On receipt of a message, said message, along with metadata, is sent from the server-handling component, or ‘mouth’, converted into DBus format with some metadata attached, out to any plugins listening. These plugins can then decide whether or not to handle the message; if they consider the message not to have been completely handled, they may re-broadcast the message, edited or otherwise, and have their children handle it. If a plugin wishes to send a message out onto the server, they may send it to their parent plugin, which can process the message and possibly send it or an edited version up to its parent, until it reaches the mouth, which sends it on to the server proper. This provides a simple model for the first three plugin types, and a slightly more convoluted one for aggregators, as we will see shortly.

N.B. the DBus type of the messages, both inward- and outward-bound, is (aaya{sv}), a struct formed of an array of arrays of bytes followed by a dictionary mapping strings to variants (an array of string–variant dictionary items). This corresponds to the somewhat more expressive Haskell type:

data HiveMessage = HiveMessage {
messages :: [Network.FastIRC.Message],
Data.Text.Text
DBus.Types.Variant
}


The Messages must be expressed as ByteStrings (or aays) since we don't know their encodings. Dictionary keys (and values where applicable), however, must be valid UTF-8; when using the Haskell library, Data.Text and the Variable instance for HiveMessage should take care of this automatically. We send multiple IRC messages in one Hive message so that the sender can ensure they are processed together, rather than risking the possibility that they will be interwoven with something else's output.

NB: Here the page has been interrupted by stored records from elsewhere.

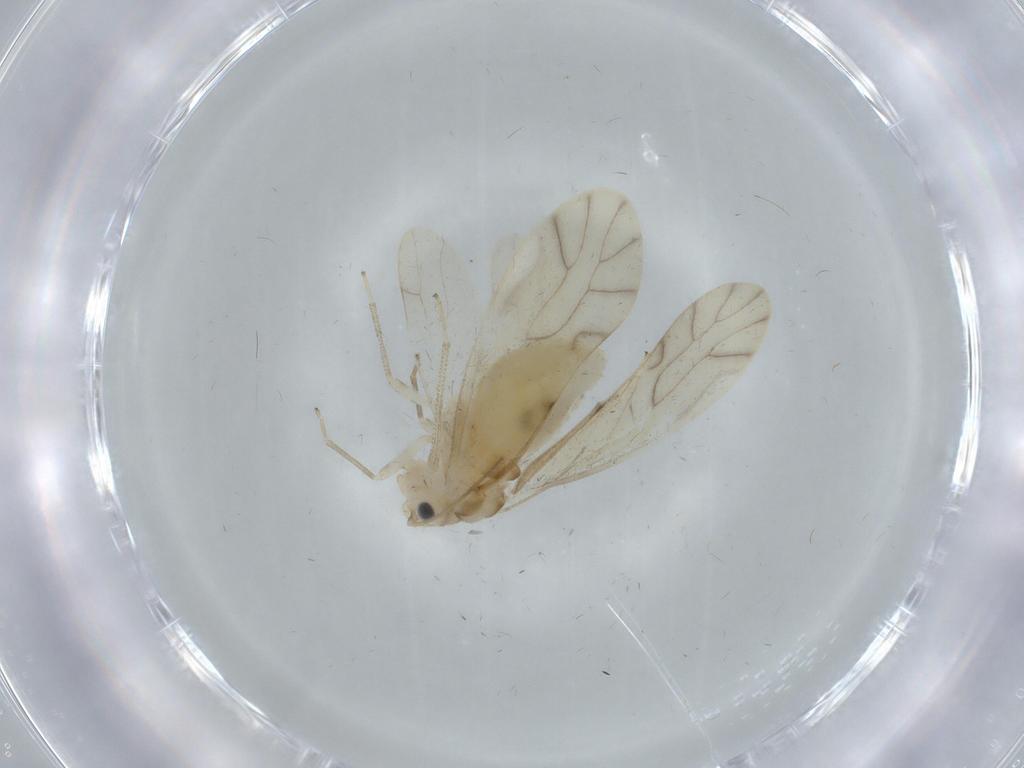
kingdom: Animalia
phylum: Arthropoda
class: Insecta
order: Psocodea
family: Caeciliusidae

This gives rise to the following protocols for the plugins:

• Responders listen for their parents' signals, extract the necessary information, and then send the reply (if any) back to their parent via the out method.

• Automata simply send messages to the parent's out method when appropriate.

• Filters listen for a message from the appropriate source and send the modified message in the opposite direction: in→out for input filters, out→in for output filters.

• Aggregators are more complicated, and consist of two parts: the aggregator itself, and a reflector. A reflector is a simple filter that sits near the front of the tree and performs two functions:

• when passing any message through, it will tag it with a "reflector" metadatum containing its bus name; components further down the tree may send messages to the in method on this address to have them passed inwards as if they came from a parent of the reflector.

• on receiving a message via its out method with a "target" value in its metadata, the reflector sends it back to the component whose bus name is contained within instead of forwarding it on, via the component's out method.

The aggregator works by listening for the appropriate command, like a responder. When it encounters it, the aggregator crafts the messages it requires to build its response, tags them with a unique ID and its own bus name as the "target", and sends them to the in method of the reflector named on the command. This reflector will pass the messages down the chain individually as normal, and, when they reach the reflector again, they will be outward-bound, so the reflector will return them back to the original aggregator, which will use the unique IDs to combine the results and perform its final action.

Code and possibly diagrams are forthcoming.